Dataset entries

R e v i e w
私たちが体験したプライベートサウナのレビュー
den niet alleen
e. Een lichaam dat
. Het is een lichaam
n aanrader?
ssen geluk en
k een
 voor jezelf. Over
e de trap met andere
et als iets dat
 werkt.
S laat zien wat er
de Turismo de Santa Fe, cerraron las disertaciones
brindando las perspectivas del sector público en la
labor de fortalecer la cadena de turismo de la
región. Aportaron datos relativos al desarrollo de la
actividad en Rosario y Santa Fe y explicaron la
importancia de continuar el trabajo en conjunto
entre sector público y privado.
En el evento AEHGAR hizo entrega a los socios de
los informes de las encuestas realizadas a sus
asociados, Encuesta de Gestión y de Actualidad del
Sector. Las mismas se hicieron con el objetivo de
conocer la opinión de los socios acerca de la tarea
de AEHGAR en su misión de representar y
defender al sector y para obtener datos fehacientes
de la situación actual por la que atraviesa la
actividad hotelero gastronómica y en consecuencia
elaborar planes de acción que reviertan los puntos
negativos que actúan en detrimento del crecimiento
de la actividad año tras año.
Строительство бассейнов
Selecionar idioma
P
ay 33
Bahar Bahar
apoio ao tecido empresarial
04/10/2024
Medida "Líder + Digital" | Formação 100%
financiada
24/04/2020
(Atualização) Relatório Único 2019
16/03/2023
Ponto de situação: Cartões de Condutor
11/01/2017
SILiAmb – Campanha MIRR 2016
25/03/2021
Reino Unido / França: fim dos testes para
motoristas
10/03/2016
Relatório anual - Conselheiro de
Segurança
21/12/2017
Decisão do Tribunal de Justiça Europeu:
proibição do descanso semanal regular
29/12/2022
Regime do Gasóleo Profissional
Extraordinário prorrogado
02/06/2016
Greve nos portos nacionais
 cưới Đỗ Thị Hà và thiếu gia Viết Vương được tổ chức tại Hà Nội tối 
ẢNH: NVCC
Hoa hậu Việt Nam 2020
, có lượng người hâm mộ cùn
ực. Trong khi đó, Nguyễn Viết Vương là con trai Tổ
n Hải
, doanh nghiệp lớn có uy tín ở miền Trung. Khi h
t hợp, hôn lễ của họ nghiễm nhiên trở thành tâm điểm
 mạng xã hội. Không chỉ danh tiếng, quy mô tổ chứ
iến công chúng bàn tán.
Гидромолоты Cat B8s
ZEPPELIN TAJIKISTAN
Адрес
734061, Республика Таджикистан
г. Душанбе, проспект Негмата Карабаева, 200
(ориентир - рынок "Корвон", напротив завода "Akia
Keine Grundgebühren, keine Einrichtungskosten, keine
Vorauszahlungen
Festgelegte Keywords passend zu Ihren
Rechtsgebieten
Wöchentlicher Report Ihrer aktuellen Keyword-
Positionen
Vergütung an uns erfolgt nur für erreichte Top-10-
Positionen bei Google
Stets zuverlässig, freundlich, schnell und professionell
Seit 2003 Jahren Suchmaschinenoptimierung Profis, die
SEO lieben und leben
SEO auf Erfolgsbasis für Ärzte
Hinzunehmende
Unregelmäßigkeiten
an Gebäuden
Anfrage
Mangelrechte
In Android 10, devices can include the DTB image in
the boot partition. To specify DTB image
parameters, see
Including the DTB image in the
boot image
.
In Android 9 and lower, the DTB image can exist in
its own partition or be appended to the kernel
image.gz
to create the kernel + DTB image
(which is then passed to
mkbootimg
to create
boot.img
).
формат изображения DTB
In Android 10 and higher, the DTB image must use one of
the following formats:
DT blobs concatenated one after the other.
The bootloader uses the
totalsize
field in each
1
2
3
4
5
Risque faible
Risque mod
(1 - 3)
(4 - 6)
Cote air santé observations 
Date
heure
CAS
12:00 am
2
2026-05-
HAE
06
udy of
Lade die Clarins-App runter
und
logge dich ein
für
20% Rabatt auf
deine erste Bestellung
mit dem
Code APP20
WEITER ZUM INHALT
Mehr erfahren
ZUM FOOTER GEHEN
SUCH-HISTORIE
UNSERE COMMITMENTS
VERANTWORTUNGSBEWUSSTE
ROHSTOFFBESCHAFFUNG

DIRECTIONS FOR THIS TASK:
Please give again the lines above between the line holding "is een lichaam" and the line holding "(ориентир - рынок", inclusive, exactly as they are and with nothing added.

FINISHED EXERCISE:
. Het is een lichaam
n aanrader?
ssen geluk en
k een
 voor jezelf. Over
e de trap met andere
et als iets dat
 werkt.
S laat zien wat er
de Turismo de Santa Fe, cerraron las disertaciones
brindando las perspectivas del sector público en la
labor de fortalecer la cadena de turismo de la
región. Aportaron datos relativos al desarrollo de la
actividad en Rosario y Santa Fe y explicaron la
importancia de continuar el trabajo en conjunto
entre sector público y privado.
En el evento AEHGAR hizo entrega a los socios de
los informes de las encuestas realizadas a sus
asociados, Encuesta de Gestión y de Actualidad del
Sector. Las mismas se hicieron con el objetivo de
conocer la opinión de los socios acerca de la tarea
de AEHGAR en su misión de representar y
defender al sector y para obtener datos fehacientes
de la situación actual por la que atraviesa la
actividad hotelero gastronómica y en consecuencia
elaborar planes de acción que reviertan los puntos
negativos que actúan en detrimento del crecimiento
de la actividad año tras año.
Строительство бассейнов
Selecionar idioma
P
ay 33
Bahar Bahar
apoio ao tecido empresarial
04/10/2024
Medida "Líder + Digital" | Formação 100%
financiada
24/04/2020
(Atualização) Relatório Único 2019
16/03/2023
Ponto de situação: Cartões de Condutor
11/01/2017
SILiAmb – Campanha MIRR 2016
25/03/2021
Reino Unido / França: fim dos testes para
motoristas
10/03/2016
Relatório anual - Conselheiro de
Segurança
21/12/2017
Decisão do Tribunal de Justiça Europeu:
proibição do descanso semanal regular
29/12/2022
Regime do Gasóleo Profissional
Extraordinário prorrogado
02/06/2016
Greve nos portos nacionais
 cưới Đỗ Thị Hà và thiếu gia Viết Vương được tổ chức tại Hà Nội tối 
ẢNH: NVCC
Hoa hậu Việt Nam 2020
, có lượng người hâm mộ cùn
ực. Trong khi đó, Nguyễn Viết Vương là con trai Tổ
n Hải
, doanh nghiệp lớn có uy tín ở miền Trung. Khi h
t hợp, hôn lễ của họ nghiễm nhiên trở thành tâm điểm
 mạng xã hội. Không chỉ danh tiếng, quy mô tổ chứ
iến công chúng bàn tán.
Гидромолоты Cat B8s
ZEPPELIN TAJIKISTAN
Адрес
734061, Республика Таджикистан
г. Душанбе, проспект Негмата Карабаева, 200
(ориентир - рынок "Корвон", напротив завода "Akia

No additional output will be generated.